→ **GIVEN DATA**:
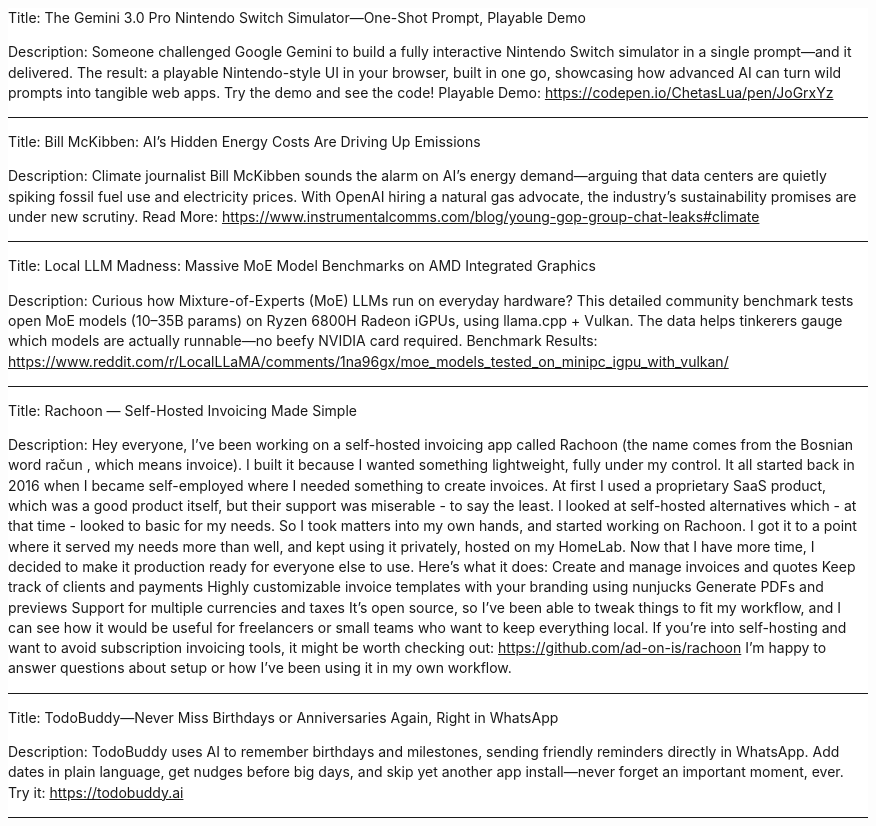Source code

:Title: The Gemini 3.0 Pro Nintendo Switch Simulator—One-Shot Prompt, Playable Demo

Description: Someone challenged Google Gemini to build a fully interactive Nintendo Switch simulator in a single prompt—and it delivered. The result: a playable Nintendo-style UI in your browser, built in one go, showcasing how advanced AI can turn wild prompts into tangible web apps. Try the demo and see the code!
Playable Demo: https://codepen.io/ChetasLua/pen/JoGrxYz

---

Title: Bill McKibben: AI’s Hidden Energy Costs Are Driving Up Emissions

Description: Climate journalist Bill McKibben sounds the alarm on AI’s energy demand—arguing that data centers are quietly spiking fossil fuel use and electricity prices. With OpenAI hiring a natural gas advocate, the industry’s sustainability promises are under new scrutiny.
Read More: https://www.instrumentalcomms.com/blog/young-gop-group-chat-leaks#climate

---

Title: Local LLM Madness: Massive MoE Model Benchmarks on AMD Integrated Graphics

Description: Curious how Mixture-of-Experts (MoE) LLMs run on everyday hardware? This detailed community benchmark tests open MoE models (10–35B params) on Ryzen 6800H Radeon iGPUs, using llama.cpp + Vulkan. The data helps tinkerers gauge which models are actually runnable—no beefy NVIDIA card required.
Benchmark Results: https://www.reddit.com/r/LocalLLaMA/comments/1na96gx/moe_models_tested_on_minipc_igpu_with_vulkan/

---

Title: Rachoon — Self-Hosted Invoicing Made Simple

Description: Hey everyone, I’ve been working on a self-hosted invoicing app called Rachoon (the name comes from the Bosnian word račun , which means invoice). I built it because I wanted something lightweight, fully under my control. It all started back in 2016 when I became self-employed where I needed something to create invoices. At first I used a proprietary SaaS product, which was a good product itself, but their support was miserable - to say the least. I looked at self-hosted alternatives which - at that time - looked to basic for my needs. So I took matters into my own hands, and started working on Rachoon. I got it to a point where it served my needs more than well, and kept using it privately, hosted on my HomeLab. Now that I have more time, I decided to make it production ready for everyone else to use. Here’s what it does: Create and manage invoices and quotes Keep track of clients and payments Highly customizable invoice templates with your branding using nunjucks Generate PDFs and previews Support for multiple currencies and taxes It’s open source, so I’ve been able to tweak things to fit my workflow, and I can see how it would be useful for freelancers or small teams who want to keep everything local. If you’re into self-hosting and want to avoid subscription invoicing tools, it might be worth checking out: https://github.com/ad-on-is/rachoon I’m happy to answer questions about setup or how I’ve been using it in my own workflow.

---

Title: TodoBuddy—Never Miss Birthdays or Anniversaries Again, Right in WhatsApp

Description: TodoBuddy uses AI to remember birthdays and milestones, sending friendly reminders directly in WhatsApp. Add dates in plain language, get nudges before big days, and skip yet another app install—never forget an important moment, ever.
Try it: https://todobuddy.ai

---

→ **DIRECTIONS**:
The response should contain only a verbatim copy of the lines from the line with "Title: Rachoon —" to the final line of the records.

→ **EXERCISE ANSWER**:
Title: Rachoon — Self-Hosted Invoicing Made Simple

Description: Hey everyone, I’ve been working on a self-hosted invoicing app called Rachoon (the name comes from the Bosnian word račun , which means invoice). I built it because I wanted something lightweight, fully under my control. It all started back in 2016 when I became self-employed where I needed something to create invoices. At first I used a proprietary SaaS product, which was a good product itself, but their support was miserable - to say the least. I looked at self-hosted alternatives which - at that time - looked to basic for my needs. So I took matters into my own hands, and started working on Rachoon. I got it to a point where it served my needs more than well, and kept using it privately, hosted on my HomeLab. Now that I have more time, I decided to make it production ready for everyone else to use. Here’s what it does: Create and manage invoices and quotes Keep track of clients and payments Highly customizable invoice templates with your branding using nunjucks Generate PDFs and previews Support for multiple currencies and taxes It’s open source, so I’ve been able to tweak things to fit my workflow, and I can see how it would be useful for freelancers or small teams who want to keep everything local. If you’re into self-hosting and want to avoid subscription invoicing tools, it might be worth checking out: https://github.com/ad-on-is/rachoon I’m happy to answer questions about setup or how I’ve been using it in my own workflow.

---

Title: TodoBuddy—Never Miss Birthdays or Anniversaries Again, Right in WhatsApp

Description: TodoBuddy uses AI to remember birthdays and milestones, sending friendly reminders directly in WhatsApp. Add dates in plain language, get nudges before big days, and skip yet another app install—never forget an important moment, ever.
Try it: https://todobuddy.ai

---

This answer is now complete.